Monitoring Troubleshooting
TL;DR
No metrics? Check scrape targets first. No data in Grafana? Check datasource and time range. Alert firing? Validate the PromQL in Prometheus before muting. Work top-down: stack health → scrape → query → alert routing.
First Steps
bash
first-steps.sh
kubectl get pods -n monitoring
kubectl get prometheus,alertmanager -n monitoring
kubectl get servicemonitor,podmonitor -A
# Port-forward Prometheus → Status → Targets (check UP/DOWN).
kubectl port-forward -n monitoring svc/prometheus-operated 9090:9090Symptom → Fix
| Symptom | Likely cause | Fix |
|---|---|---|
| Target DOWN in Prometheus | Wrong port/path, pod not ready, NetworkPolicy | Check ServiceMonitor selector, pod labels, curl from prometheus pod |
| ServiceMonitor exists, no scrape | Label mismatch with Prometheus selector | Add release: prometheus or matching label |
| Metric missing in Grafana | Not scraped, wrong query, time range | Query raw metric in Prometheus Explore first |
kubectl top fails | metrics-server not installed or broken | kubectl get deployment metrics-server -n kube-system |
| Alert firing incorrectly | Bad PromQL, for too short, label mismatch | Test expr in Prometheus; check for duration |
| Alert not reaching PagerDuty/Slack | Alertmanager routing, silences, receiver config | Check Alertmanager UI → Status → Config |
| Thanos Query empty for old data | Sidecar upload failed, wrong bucket creds | Check sidecar logs; verify objstore secret |
| High cardinality / OOM Prometheus | Unbounded label values in custom metrics | Find metric via TSDB stats; fix instrumentation |
Scrape Debugging
bash
scrape-debug.sh
# From Prometheus pod — can it reach the target?
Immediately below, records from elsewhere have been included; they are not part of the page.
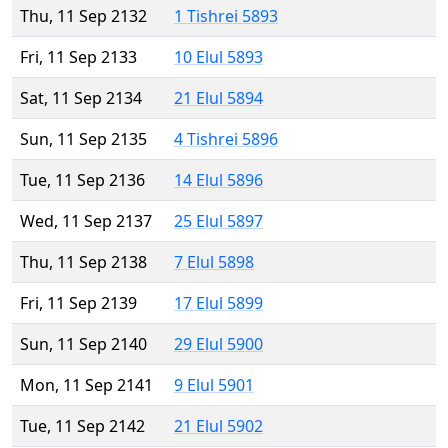
Thu, 11 Sep 2132
1 Tishrei 5893
Fri, 11 Sep 2133
10 Elul 5893
Sat, 11 Sep 2134
21 Elul 5894
Sun, 11 Sep 2135
4 Tishrei 5896
Tue, 11 Sep 2136
14 Elul 5896
Wed, 11 Sep 2137
25 Elul 5897
Thu, 11 Sep 2138
7 Elul 5898
Fri, 11 Sep 2139
17 Elul 5899
Sun, 11 Sep 2140
29 Elul 5900
Mon, 11 Sep 2141
9 Elul 5901
Tue, 11 Sep 2142
21 Elul 5902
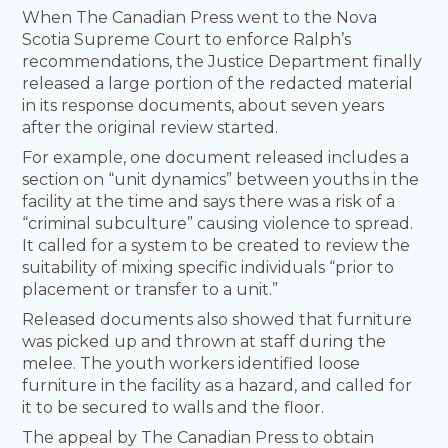
When The Canadian Press went to the Nova
Scotia Supreme Court to enforce Ralph’s
recommendations, the Justice Department finally
released a large portion of the redacted material
in its response documents, about seven years
after the original review started.
For example, one document released includes a
section on “unit dynamics” between youths in the
facility at the time and says there was a risk of a
“criminal subculture” causing violence to spread.
It called for a system to be created to review the
suitability of mixing specific individuals “prior to
placement or transfer to a unit.”
Released documents also showed that furniture
was picked up and thrown at staff during the
melee. The youth workers identified loose
furniture in the facility as a hazard, and called for
it to be secured to walls and the floor.
The appeal by The Canadian Press to obtain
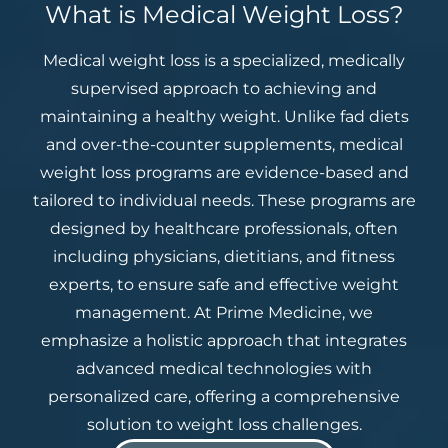
What is Medical Weight Loss?
Medical weight loss is a specialized, medically
supervised approach to achieving and
maintaining a healthy weight. Unlike fad diets
and over-the-counter supplements, medical
weight loss programs are evidence-based and
tailored to individual needs. These programs are
designed by healthcare professionals, often
including physicians, dietitians, and fitness
experts, to ensure safe and effective weight
management. At Prime Medicine, we
emphasize a holistic approach that integrates
advanced medical technologies with
personalized care, offering a comprehensive
solution to weight loss challenges.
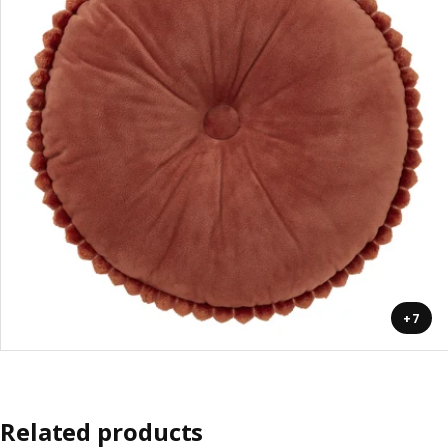
+7
Related products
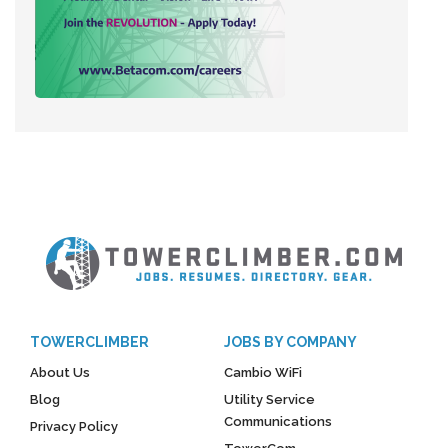
TOWERCLIMBER
JOBS BY COMPANY
About Us
Cambio WiFi
Blog
Utility Service
Communications
Privacy Policy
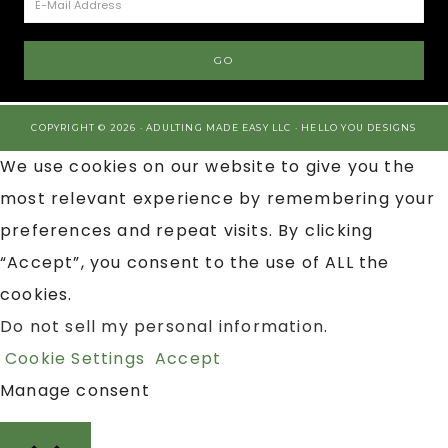
COPYRIGHT © 2026 · ADULTING MADE EASY LLC ·
HELLO YOU DESIGNS
We use cookies on our website to give you the
most relevant experience by remembering your
preferences and repeat visits. By clicking
“Accept”, you consent to the use of ALL the
cookies.
Do not sell my personal information
.
Cookie Settings
Accept
Manage consent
kubectl exec -n monitoring prometheus-prometheus-0 -c prometheus -- \
wget -qO- http://web-api.app.svc:8080/metrics | head
kubectl describe servicemonitor web-api -n app
kubectl get svc web-api -n app --show-labels
kubectl get endpoints web-api -n app
# TLS scrape issues — check ServiceMonitor tlsConfig and cert paths.Resource Triage
| Signal | Check |
|---|---|
| High CPU | kubectl top, CPU throttling metric, HPA status, recent deploy |
| High memory / OOMKilled | Limits vs working set, kube_pod_container_status_last_terminated_reason |
| Restarts | kubectl describe pod, liveness probe failures, --previous logs |
| Disk pressure | Node conditions, PVC usage, emptyDir size |
Alertmanager Checks
bash
alertmanager.sh
kubectl port-forward -n monitoring svc/alertmanager-operated 9093:9093
# UI: /#/alerts (firing), /#/silences (active silences), /#/status
kubectl get secret alertmanager-prometheus-kube-prometheus-alertmanager \
-n monitoring -o yaml # Check routing config if alerts not delivered.Gotchas
- Muting alerts — use Alertmanager silences with expiry; document why in the incident channel.
- Recording rules — if a dashboard depends on a recording rule, check the PrometheusRule CR is loaded.
- Clock skew — scrape timestamps off if node time is wrong; check NTP on nodes.